Case summary: The patient underwent a thymectomy because of the thymic carcinoid 10 years prior and a prolactinoma resection 2 years prior. His sister suffered from prolactinoma. His parents displayed a typical triad of amenorrhea, galactorrhea, and infertility. Computed tomography revealed a strong signal in the upper portion of the left lobes and posterior portion of the right lobes of the thyroid and irregular soft tissue densities of the pancreatic body. Positron emission tomography/computed tomography imaging further showed strong ¹⁸F-flurodeoxyglucose uptake in the tail of the pancreatic body and segment IV of the liver. The patient underwent pancreatic body tail resection, pancreatic head mass enucleation, and ultrasound-guided radio-frequency ablation for liver cancer. Pathology results reported neuroendocrine tumor grade 2. Whole exome sequencing revealed a verified pathogenic mutation c.378G>A (p.Trp126*) in the MEN1 gene. The diagnosis of MEN1 was confirmed. At the 1.5-year follow-up, the patient appeared healthy without any sign of reoccurrence.

Conclusion: The present case may add some insight into the diagnosis and treatment of patients with MEN1.

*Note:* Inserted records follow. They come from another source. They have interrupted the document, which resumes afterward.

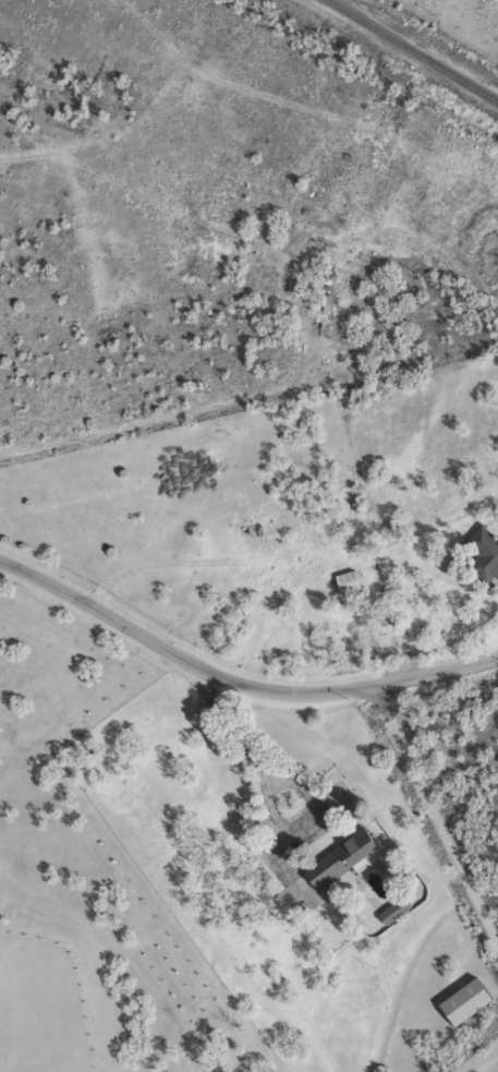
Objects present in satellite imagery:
railway: (410, 51)
building: (483, 553)
building: (346, 583)
road: (235, 681)
road: (435, 814)
building: (348, 858)
building: (399, 909)
building: (471, 1001)
road: (483, 1061)

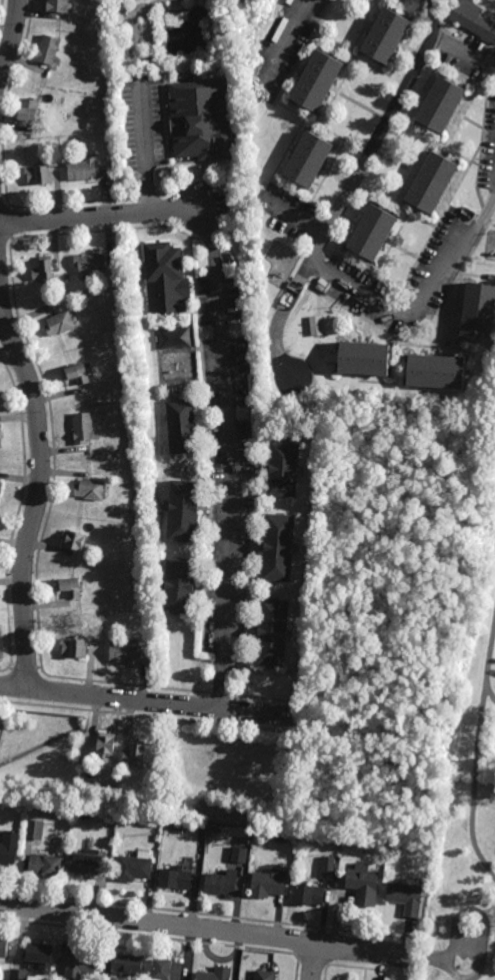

Keywords: Case report; Multiple endocrine neoplasia type 1; Neuroendocrine tumor; Pancreas; Thymic carcinoid; Tumor.

Figure 1

Computed tomography examination. A: Parathyroid two-phase computed tomography revealed a strong signal in the upper part of the left lobes and posterior part of the right lobes of the thyroid; B: Pancreatic perfusion computed tomography imaging revealed irregular soft tissue densities of the pancreas body, which were localized around the stomach wall.

Figure 2

resonance imaging (MRI) examination revealed multiple abnormal signals in the liver segment II, segment VIII, and the junction area of liver segment II and IV as well as occupied lesions in the tail of the pancreatic body; B: Enhanced MRI revealed occupied lesions in the body and tail of the pancreas; C: Enhanced MRI revealed that the liver segment IV was occupied, suggesting the possibility of angiomyolipoma. There were also small cysts in segments II and VIII of the liver and occupied lesions in the tail of the pancreatic body.

Figure 3

Positron emission tomography/computed tomography examination. A, B, D and E: Hypermetabolic lesions in the lungs (A), intrahepatic segment IV (B), and the body (D) and tail (E) of the pancreas; C: No metabolic round nodules in the anterior pancreas; F: Diffusely increased metabolism in the stomach wall.

Figure 4

Pathological examination. Hematoxylin & eosin staining showed (magnification, 40 ×; 100 ×) multiple nodules next to the pancreatic tumor, in the pancreatic tissue around the pancreatic body, and next to the pancreatic tail. Immunohistochemistry showed (magnification, 40 ×; 100 ×) CKpan (+), synaptophysin (+), chromogranin A (+), partial CD56 (+), p53 (-), partial PGP9.5 (+), partial SSTR2 (+), CD10 (-), partial vimentin (+) in pancreas tissues, and CKpan (+), Syn (+), CgA (+), partial CD56 (+), p53 (-), and PGP9.5 (+) in liver tissues. Bar, 100 μm. Syn: Synaptophysin; CgA: Chromogranin A.